Kristi’s Noem’s Self-destruction
On March 5, 2026, President Donald Trump ousted Kristi Noem from her position as Secretary of Homeland Security, allegedly outraged by her testimony in a congressional hearing two days earlier. Specifically, she implicated him in a hugely expensive ad campaign that was simultaneously self-promoting—in one ad, Noem was featured glamorously riding horseback past Mount Rushmore—and corrupt—some of Noem’s associates benefitted financially from the contract. Noem, everyone seems to agree, had become toxic, or more toxic (given her responsibility for ICE outrages), and her removal seemed in the cards—though more than one Trump official has eluded that fate.
What interests me is the moment that Noem credited Trump with approving of the ad campaign, something that she apparently felt she needed to do even as she seemed to try to mitigate his responsibility for this specific advertisement. But Senator John Kennedy (R-LA) was having none of it. This started at 1:14:58 of the above video.

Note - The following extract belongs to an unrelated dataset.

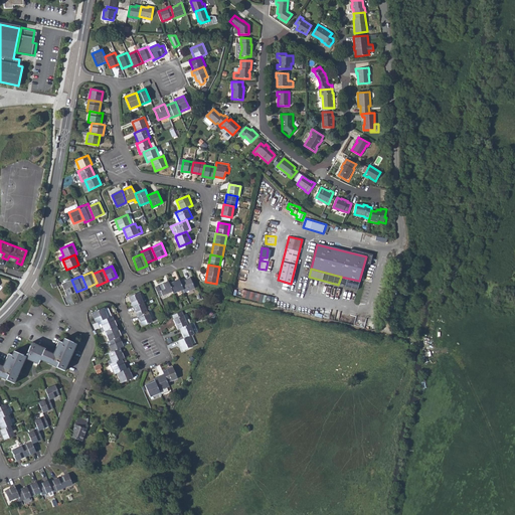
[(190,278),(180,283),(183,290),(184,293),(194,288),(190,278)]
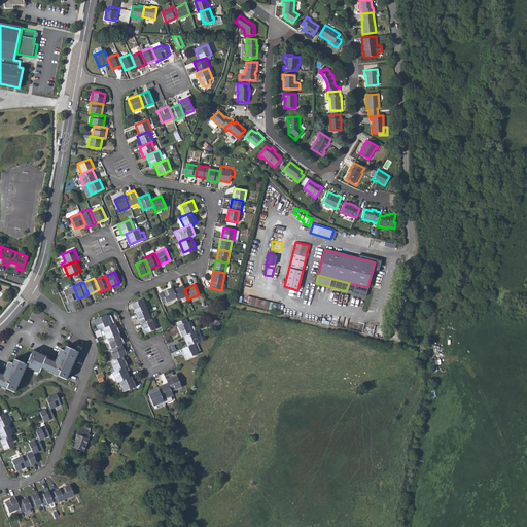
[(68,303),(78,299),(73,286),(63,291),(68,303)]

I resist starting with a long excursus on congressional hearings. Basically, government officials appear voluntarily to answer questions about their work, or they can be subpoenaed, and can be charged with perjury for lying but that rarely happens (Meitl 2007). I’ve written about them repeatedly here. Sometimes witnesses refuse to answer a question (though in principle they can held in contempt for that). One example is Pam Bondi’s response to a question about Jeffrey Epstein, which I wrote about recently. Another example was provided by Noem a day later, when she refused to answer a question about whether she’d had sex with dodgy political operative Corey Lewandowski.
In responding to questions from Senator Kennedy, however, Noem didn’t play that game, perhaps because she did not want to take an adversarial stance towards someone who was often (but not always) been a Trump ally. Or perhaps, even in the Trump era, there’s a line between “questions I can blow off” and “questions I have to answer.”
Immediately before Kennedy launched into the line of questioning that got Noem fired, Kennedy had asked her about her practice of reviewing contracts at DHS, giving her the opportunity to brag that she had been able to save taxpayers over $13.2 billion.

This is where the first excerpt starts; transcribing conventions are detailed here. (I recommend listening to the audio.) In lines 1-9, Kennedy asks Noem to “square” that financial stewardship with the profligate advertisements, something that she must have seen coming. Basically, she is asked to give an account, which Scott and Lyman (1968: 46) define as “a statement made by a social actor to explain unanticipated or untoward behavior,” by attempting to bridge “the gap between action and expectation.” To account for the ads, Noem appeals to a rationale that supersedes frugality, namely instructions from her boss, in pursuit of the goal of reducing the number of illegal immigrants. However, she says that she was “tasked…with putting commercials out,” but not with putting these particular commercials out.
As an account, this falls short of explaining the thing that needs explaining. Kennedy presses her in lines 21 and 26, with a polar (yes/no) : “did the president ask you to run these advertisements?” In line 28, Noem at first appears to answer “yes.” However, she then retroactively dilutes this by saying that “that conversation” was had both before and after she was confirmed. As the advertisements were presumably not conceived until after she was confirmed, this is a way of saying that “that conversation” pertained not to the specifics of the advertisements that were ultimately produced, but to advertisements as a mechanism to spread the message about illegal immigration.

A moment later, after a brief exchange about the contracting process, Kennedy pressed her again. See the second excerpt. In lines 31-33 he offers a paraphrase of her earlier answer, acting as if it was more definite than it was. “You’re…testifying that President Trump approved this ahead of time.” After a hesitation, Noem evades again, and here (in lines 35-36) it is entirely obvious that the “conversations” she’s referring to were on the general topic of messaging, not this ad. Kennedy tries again in lines 39-43, turning the screws even further, asking if the president approved the spending of $220 million on these advertisements specifically. In line 44, Noem again appears to answer straightforwardly, only to obscure this in lines 45 by explaining her compliance with “the legal processes”—so that the “yes sir” in line 44 seems, after the fact, more like an indication that she understood the question than an answer to it. Kennedy tries yet again in lines 47 and 49. Now, however, he relies on the vague “this,” which might explain why, at long last, she answers straightforwardly, in line 50 and then again in line 54.
Noem may have felt that she had avoided throwing Trump under the bus, but he apparently saw things differently. Or maybe, given the well-known facts, it was a futile project from the start: either Noem accepted responsibility for the ad and was fired for it, or blamed the president and was fired for that. Another subtitle I considered for this post: “Noem attempts the impossible and fails.”
Cited
Meitl, P.J. 2007. “The Perjury Paradox: The Amazing Under-Enforcement of the Laws regarding Lying to Congress.” Quinnipiac Law Review 25(3):547-572.
Scott, Marvin B. and Stanford M. Lyman. 1968. “Accounts.” American Sociological Review 33(1):46-61.